Russia’s most recent space landing missions in 2016 and 2011 ended up failing.

‘Political competition’

“Study of the moon is not the goal,” Egorov said. “The goal is political competition between two superpowers – China and the USA – and a number of other countries which also want to claim the title of space superpower.”

The spaceport is a pet project of Russian President Vladimir Putin and is key to his efforts to make Russia a space superpower and move Russian launches from the Baikonur Cosmodrome in Kazakhstan.

Speaking at the Vostochny Cosmodrome last year, Putin said the Soviet Union had sent the first man to space in 1961 despite a “total” sanction regime.

He said Russia would develop its lunar programme despite Western economic penalties that reached unprecedented levels over the Ukraine war.

“We are guided by the ambition of our ancestors to move forward, despite any difficulties and despite external attempts to prevent us from moving,” Putin said.

A previous Indian attempt to land at the moon’s south pole in 2019 ended when the lander crashed into the moon’s surface.

The lunar south pole is of particular interest to scientists, who believe the permanently shadowed polar craters may contain water. The frozen water in the rocks could be transformed by future explorers into air and rocket fuel.

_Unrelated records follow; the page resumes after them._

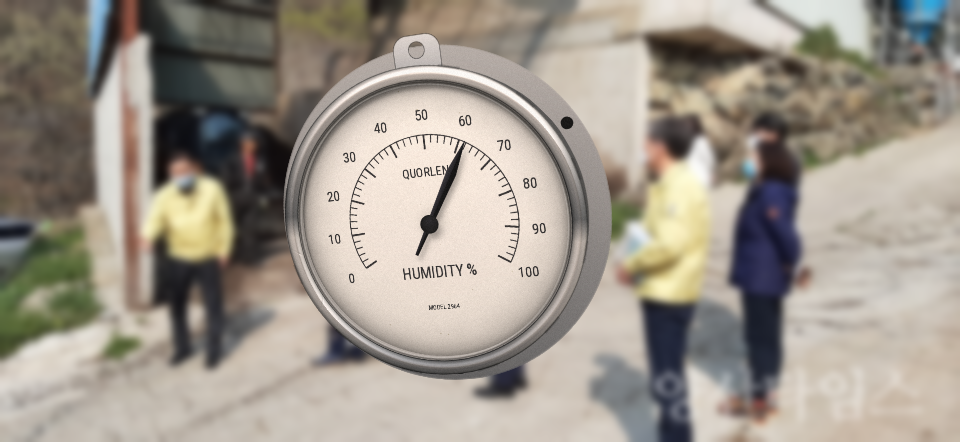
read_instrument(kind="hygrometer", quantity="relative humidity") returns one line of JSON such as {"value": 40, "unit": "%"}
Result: {"value": 62, "unit": "%"}
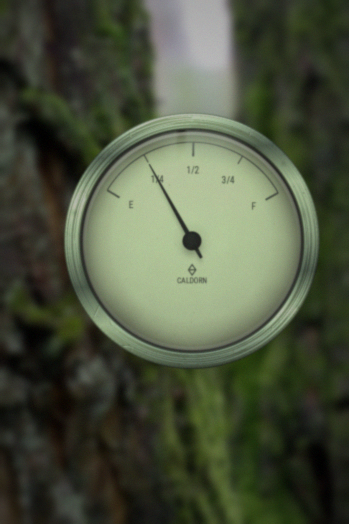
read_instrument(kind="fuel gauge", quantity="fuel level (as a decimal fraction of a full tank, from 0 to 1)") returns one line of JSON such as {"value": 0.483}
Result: {"value": 0.25}
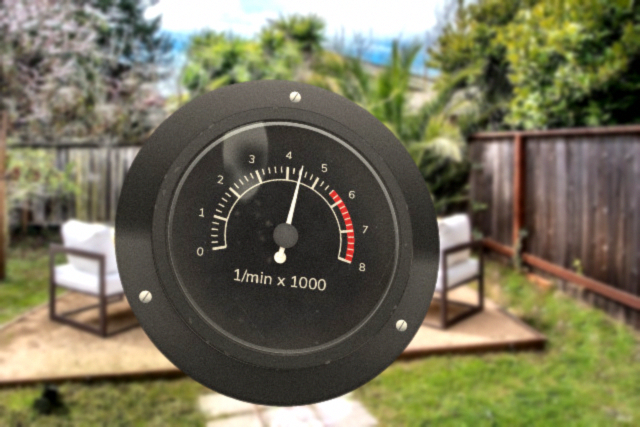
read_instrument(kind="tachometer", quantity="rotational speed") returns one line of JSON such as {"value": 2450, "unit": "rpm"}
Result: {"value": 4400, "unit": "rpm"}
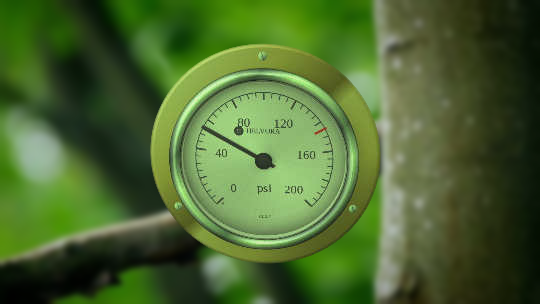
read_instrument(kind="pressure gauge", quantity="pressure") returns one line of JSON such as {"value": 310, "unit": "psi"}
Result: {"value": 55, "unit": "psi"}
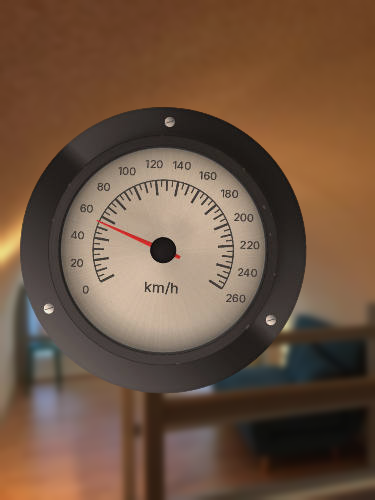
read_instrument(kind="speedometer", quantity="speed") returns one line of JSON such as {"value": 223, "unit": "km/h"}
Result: {"value": 55, "unit": "km/h"}
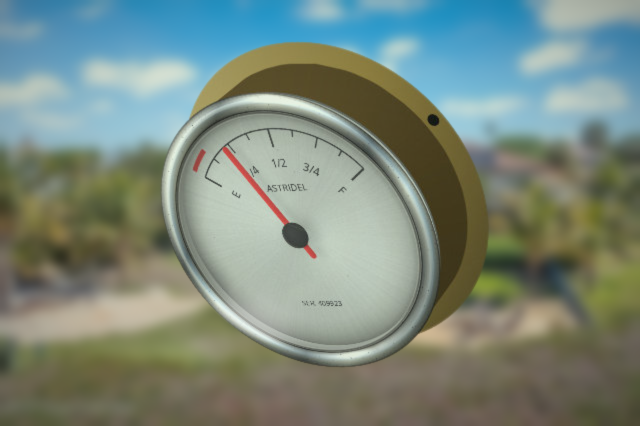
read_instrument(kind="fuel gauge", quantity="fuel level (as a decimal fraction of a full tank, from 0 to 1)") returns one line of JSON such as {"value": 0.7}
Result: {"value": 0.25}
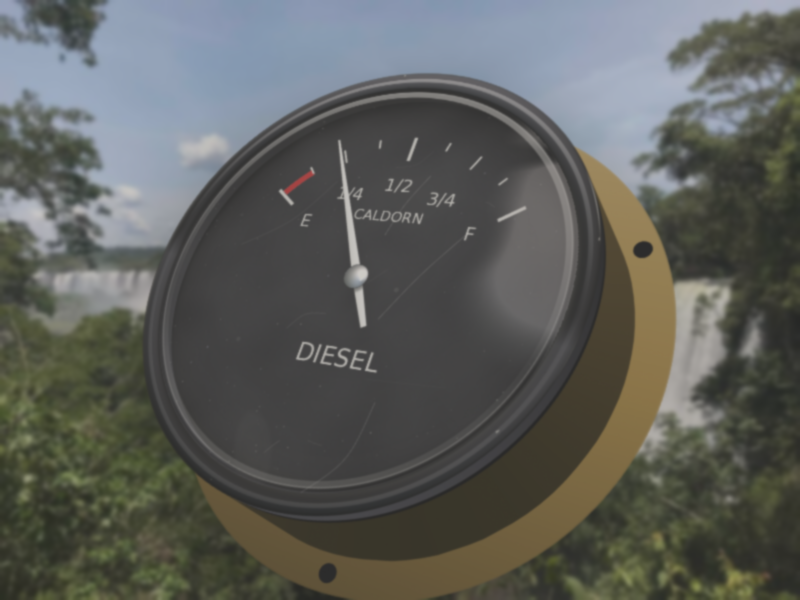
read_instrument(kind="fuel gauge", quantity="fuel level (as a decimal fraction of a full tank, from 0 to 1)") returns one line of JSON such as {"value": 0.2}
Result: {"value": 0.25}
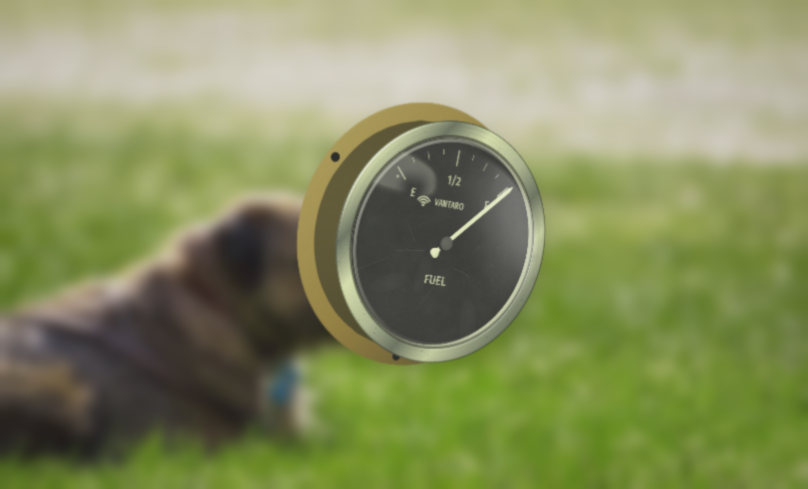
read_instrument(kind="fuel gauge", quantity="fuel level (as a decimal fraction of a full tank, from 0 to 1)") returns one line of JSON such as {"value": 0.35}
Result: {"value": 1}
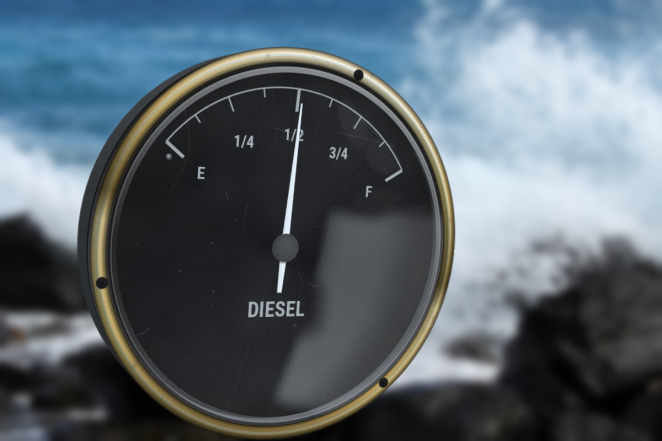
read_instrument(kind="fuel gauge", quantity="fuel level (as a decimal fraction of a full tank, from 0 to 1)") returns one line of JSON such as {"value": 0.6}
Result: {"value": 0.5}
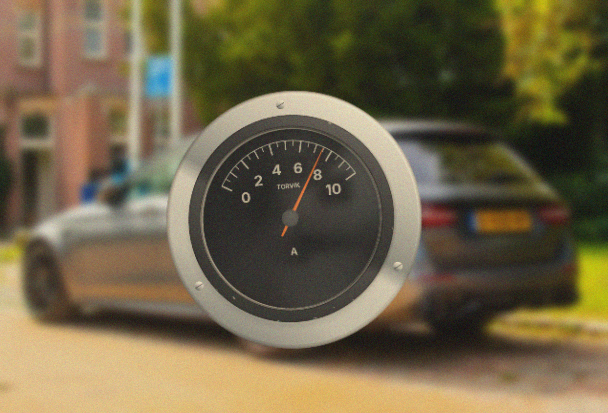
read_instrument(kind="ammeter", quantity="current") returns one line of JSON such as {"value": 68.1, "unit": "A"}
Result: {"value": 7.5, "unit": "A"}
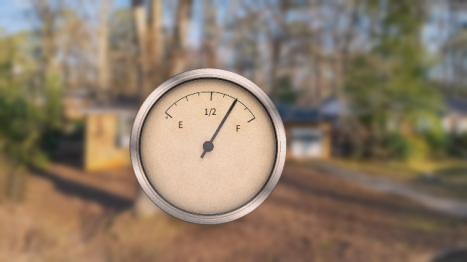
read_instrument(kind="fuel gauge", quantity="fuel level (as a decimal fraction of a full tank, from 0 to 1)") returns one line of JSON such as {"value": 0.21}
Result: {"value": 0.75}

“The moon is largely untouched, and the whole history of the moon is written on its face,” said Ed Bloomer, an astronomer at the United Kingdom’s Royal Observatory, Greenwich. “It is pristine and like nothing you get on Earth. It is its own laboratory.”

The Luna-25 is to take samples of moon rock and dust. The samples are crucial to understanding the moon’s environment ahead of building any base there, “otherwise we could be building things and having to shut them down six months later because everything has effectively been sand-blasted”, Bloomer said.